*** PASSAGE FOR REVIEW ***

4.18.2016

A Weekend in Trinidad, Part 3

This week, our tale (mercifully) comes to an end. As you've probably suspected, you're not the target audience for my trip down memory lane. This is another of the numerous little breadcrumb trails I'm leaving for the boys. I do hope, however, that you've found it to be entertaining in some small way.

For whatever reason, I've been struggling through pretty much every aspect of life over the past week or so (boo hoo- I suspect it's the chemo). In any event, I may use that as an excuse to take some time off from the ol' blog. If I miss next week, it doesn't necessarily mean I'm dead- don't worry.  In the meantime, the conclusion of the Trinidad story: 

As I woke on Sunday morning, the recognition that I was likely in a great deal of trouble emerged through my dreamy remembrance of what was otherwise a great Saturday. During our breakfast and team meeting, however, everything seemed normal. I didn’t get called out, pulled aside or otherwise singled out for my transgression. I was hopeful that this might just blow over. We headed back to the gym for our next game. If we won, we would advance through the losers bracket, but another loss meant we were going home. In the locker room before the game, coach reiterated his points and set the starting lineup…with the noticeable absence of one C.Rushing.

My family, who had stayed at home for my brothers’ games the previous day, had made the several hour trek early that morning see this last day of the tournament. From my perch on the bench, I saw them sitting in the stands. They gave me a curious look when they saw I wasn’t starting, and I returned it with the universal teenage “I dunno” shrug and pretended to focus on the game.

It sucked to not start, but I understood that this was the price I had to pay. The team played hard, and the game was close. As the minutes ticked by, I itched to get into the game and make my mark, but before I knew it, the first quarter ended. During the break I started stretching in anticipation of unleashing myself, but was not included in the five he sent out to start the second quarter. The game continued nip and tuck, and the itch to play became a burn. My teammates were staring me down, wondering why I wasn’t in the mix. The game flew by until halftime arrived.

*** End of PASSAGE FOR REVIEW ***

> [PROBLEM SET]:
1: Summarize the Trinidad weekend post in two sentences.
2: Resume the Trinidad weekend post, starting right after its final sentence about halftime arriving.
These items were taken from a different source than the Trinidad weekend post.

*** RECORDS PROVIDED ***

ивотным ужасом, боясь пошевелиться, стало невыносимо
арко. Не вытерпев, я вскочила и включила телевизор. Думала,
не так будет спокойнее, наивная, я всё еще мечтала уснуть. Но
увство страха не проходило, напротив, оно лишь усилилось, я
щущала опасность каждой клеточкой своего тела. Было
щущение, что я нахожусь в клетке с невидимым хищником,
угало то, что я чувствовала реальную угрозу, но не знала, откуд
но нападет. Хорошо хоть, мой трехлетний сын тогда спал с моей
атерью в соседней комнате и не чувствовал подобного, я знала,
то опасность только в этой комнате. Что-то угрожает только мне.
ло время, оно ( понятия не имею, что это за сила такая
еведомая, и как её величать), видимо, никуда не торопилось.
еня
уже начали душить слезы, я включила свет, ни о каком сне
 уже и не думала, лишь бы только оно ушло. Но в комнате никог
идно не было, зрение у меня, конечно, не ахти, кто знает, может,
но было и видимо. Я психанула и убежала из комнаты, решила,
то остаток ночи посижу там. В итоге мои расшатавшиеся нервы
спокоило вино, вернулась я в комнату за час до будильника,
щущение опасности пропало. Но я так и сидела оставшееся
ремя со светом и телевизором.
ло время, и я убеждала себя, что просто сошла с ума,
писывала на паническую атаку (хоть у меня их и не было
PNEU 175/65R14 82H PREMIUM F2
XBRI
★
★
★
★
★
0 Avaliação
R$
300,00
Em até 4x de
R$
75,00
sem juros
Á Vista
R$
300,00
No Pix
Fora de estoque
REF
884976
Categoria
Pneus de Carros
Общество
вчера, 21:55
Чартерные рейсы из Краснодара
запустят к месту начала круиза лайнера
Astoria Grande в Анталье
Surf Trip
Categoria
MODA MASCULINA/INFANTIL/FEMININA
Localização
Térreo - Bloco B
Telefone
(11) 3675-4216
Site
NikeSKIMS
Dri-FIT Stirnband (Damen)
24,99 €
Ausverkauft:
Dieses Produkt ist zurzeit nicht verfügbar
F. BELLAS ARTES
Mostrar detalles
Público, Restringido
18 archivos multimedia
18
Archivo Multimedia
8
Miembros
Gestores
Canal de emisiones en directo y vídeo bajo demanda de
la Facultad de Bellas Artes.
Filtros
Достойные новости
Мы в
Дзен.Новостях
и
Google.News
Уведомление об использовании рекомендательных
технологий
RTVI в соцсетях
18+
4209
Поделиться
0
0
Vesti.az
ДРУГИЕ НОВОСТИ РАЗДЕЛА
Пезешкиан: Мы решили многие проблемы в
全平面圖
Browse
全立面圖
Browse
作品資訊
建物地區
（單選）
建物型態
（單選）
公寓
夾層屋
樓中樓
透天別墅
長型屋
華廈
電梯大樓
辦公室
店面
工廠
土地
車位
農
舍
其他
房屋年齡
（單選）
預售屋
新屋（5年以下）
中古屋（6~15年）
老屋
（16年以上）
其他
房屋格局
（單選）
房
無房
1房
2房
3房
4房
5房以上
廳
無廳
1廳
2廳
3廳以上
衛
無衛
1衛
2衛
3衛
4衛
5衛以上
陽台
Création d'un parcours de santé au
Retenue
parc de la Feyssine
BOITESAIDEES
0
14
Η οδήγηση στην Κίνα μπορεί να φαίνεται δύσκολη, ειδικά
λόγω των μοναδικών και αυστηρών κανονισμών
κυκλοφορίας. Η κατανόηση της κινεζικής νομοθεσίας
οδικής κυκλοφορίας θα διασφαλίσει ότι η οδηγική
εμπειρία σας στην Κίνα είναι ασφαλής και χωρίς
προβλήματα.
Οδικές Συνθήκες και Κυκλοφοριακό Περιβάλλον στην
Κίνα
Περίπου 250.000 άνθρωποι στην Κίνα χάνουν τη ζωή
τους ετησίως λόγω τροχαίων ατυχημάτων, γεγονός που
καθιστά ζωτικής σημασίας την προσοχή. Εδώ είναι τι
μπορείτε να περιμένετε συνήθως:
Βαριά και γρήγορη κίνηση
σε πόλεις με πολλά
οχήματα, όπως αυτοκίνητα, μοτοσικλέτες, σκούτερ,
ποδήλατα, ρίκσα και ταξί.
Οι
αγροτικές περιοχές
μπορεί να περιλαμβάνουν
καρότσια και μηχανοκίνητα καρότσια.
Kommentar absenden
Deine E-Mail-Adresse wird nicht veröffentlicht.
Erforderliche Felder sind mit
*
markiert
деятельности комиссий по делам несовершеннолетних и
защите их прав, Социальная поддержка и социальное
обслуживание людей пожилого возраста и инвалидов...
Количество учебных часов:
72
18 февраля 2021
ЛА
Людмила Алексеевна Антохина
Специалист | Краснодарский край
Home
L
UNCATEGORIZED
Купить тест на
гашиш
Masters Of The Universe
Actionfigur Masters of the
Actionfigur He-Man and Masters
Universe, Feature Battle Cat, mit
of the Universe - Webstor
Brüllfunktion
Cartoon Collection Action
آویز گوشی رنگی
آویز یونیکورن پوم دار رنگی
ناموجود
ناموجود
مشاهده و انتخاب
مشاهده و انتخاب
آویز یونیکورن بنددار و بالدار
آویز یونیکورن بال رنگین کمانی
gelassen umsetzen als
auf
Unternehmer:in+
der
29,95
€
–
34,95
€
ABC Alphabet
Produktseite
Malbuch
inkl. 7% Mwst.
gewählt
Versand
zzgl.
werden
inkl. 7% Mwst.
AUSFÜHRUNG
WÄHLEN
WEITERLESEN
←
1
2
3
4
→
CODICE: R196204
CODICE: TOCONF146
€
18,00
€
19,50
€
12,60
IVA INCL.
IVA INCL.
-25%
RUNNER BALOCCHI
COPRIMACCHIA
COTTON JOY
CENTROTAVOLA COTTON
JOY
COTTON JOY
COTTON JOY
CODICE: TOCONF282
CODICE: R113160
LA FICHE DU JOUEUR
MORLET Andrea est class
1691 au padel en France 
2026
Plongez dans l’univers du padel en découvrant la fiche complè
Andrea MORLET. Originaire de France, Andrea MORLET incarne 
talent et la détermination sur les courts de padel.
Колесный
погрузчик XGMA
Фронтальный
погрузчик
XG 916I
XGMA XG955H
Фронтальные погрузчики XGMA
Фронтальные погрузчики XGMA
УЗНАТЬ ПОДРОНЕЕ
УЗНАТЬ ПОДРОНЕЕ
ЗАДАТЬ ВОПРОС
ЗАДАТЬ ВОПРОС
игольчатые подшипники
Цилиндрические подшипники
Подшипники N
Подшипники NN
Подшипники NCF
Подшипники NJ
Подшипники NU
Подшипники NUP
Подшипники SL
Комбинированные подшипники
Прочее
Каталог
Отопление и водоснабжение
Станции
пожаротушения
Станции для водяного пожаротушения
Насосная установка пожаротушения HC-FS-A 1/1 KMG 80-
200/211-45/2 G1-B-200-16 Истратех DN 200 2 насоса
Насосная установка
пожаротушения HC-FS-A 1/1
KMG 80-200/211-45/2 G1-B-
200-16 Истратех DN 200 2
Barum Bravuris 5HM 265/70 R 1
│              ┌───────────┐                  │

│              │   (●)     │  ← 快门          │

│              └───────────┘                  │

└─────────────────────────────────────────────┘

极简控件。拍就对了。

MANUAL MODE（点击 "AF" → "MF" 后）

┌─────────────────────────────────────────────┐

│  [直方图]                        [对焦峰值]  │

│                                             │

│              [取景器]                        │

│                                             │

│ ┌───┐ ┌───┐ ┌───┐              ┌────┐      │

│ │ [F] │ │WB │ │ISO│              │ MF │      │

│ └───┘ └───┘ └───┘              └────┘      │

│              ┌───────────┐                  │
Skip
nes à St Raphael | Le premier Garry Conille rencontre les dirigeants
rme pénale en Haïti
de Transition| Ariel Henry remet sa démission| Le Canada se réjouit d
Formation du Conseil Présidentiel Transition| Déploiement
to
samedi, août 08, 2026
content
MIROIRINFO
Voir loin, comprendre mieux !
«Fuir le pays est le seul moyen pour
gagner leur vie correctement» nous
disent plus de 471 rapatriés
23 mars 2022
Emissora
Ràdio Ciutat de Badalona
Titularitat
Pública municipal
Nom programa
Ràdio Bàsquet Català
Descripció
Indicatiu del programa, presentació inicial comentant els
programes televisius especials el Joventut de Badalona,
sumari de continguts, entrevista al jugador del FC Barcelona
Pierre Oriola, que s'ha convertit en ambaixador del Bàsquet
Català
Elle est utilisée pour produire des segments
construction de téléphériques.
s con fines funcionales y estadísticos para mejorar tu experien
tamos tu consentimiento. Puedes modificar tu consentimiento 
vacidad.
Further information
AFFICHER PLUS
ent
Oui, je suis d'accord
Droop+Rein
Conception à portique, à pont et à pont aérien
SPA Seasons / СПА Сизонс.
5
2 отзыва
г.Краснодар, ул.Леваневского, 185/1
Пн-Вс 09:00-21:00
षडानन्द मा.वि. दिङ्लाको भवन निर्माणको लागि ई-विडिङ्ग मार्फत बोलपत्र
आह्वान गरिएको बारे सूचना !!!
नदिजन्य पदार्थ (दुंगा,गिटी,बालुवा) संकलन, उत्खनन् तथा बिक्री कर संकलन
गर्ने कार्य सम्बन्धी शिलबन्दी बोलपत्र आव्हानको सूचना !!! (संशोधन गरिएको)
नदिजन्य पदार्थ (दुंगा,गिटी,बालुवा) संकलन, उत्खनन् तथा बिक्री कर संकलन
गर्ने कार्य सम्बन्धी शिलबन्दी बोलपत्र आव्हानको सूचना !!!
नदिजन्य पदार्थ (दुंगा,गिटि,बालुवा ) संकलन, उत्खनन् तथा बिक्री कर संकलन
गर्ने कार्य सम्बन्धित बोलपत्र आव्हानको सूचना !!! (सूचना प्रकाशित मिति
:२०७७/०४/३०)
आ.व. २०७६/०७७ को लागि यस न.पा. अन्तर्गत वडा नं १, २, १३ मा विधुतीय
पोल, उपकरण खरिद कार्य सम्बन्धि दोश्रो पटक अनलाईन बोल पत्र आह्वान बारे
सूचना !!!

*** End of RECORDS PROVIDED ***

> [ANSWERS TO EACH TASK]:
1: The author, who has struggled through a rough week likely due to chemo and may take time off from the blog, concludes the Trinidad story for the boys. On Sunday of the tournament, the author was left out of the starting lineup as the price for a transgression and sat on the bench through a close first half while the family, who had traveled that morning, watched from the stands.

2:
We retreated to the locker room, Coach gave his halftime talk, and made no mention of me. As we walked back onto the floor, Brillhart brushed by and said “We really could have used you today.” The implication of what he said immediately sank in, and my knee-jerk reply of “No shit you could use me, I’m the best player you’ve got”, sealed the deal. I got to ride the pine for the rest of the game. I did my best to avoid looking at my family, who put in the time, effort and expense to come see me play- only to not see me play. I spent the game, a petulant child sat on the end of the bench “ignoring” everything. The game that had been close throughout finished with us losing by a single point. It was a bad scene afterwards- everyone was pissed off. Coach was mad that we lost, and mad at me for making him have to bench me. My teammates were mad that we lost, mad at me for getting benched and mad at coach for benching me. My folks were mad at me for breaking the rules, and creating a situation where they invested time and resources in me and didn’t get to see me play. I was mad that we lost, mad at coach for benching me, mad at my teammates for being mad at me, mad at myself for getting caught and mad at my folks just because.

The bus ride back to Moffat was the longest ride ever. When we arrived, and as we were waiting for our parents to pick us up, I told coach what I thought of his decision and quit the team. That quit didn’t last very long, maybe a couple of days- coach needed me and I needed basketball, so we each swallowed our pride and put things back together. The rest of the season was unremarkable. I was very inconsistent- games of brilliance followed by supremely lackluster efforts. Our young team didn’t accomplish much either, we finished the season a game below .500, and lost a heart-breaker in the first round of the playoffs to La Veta.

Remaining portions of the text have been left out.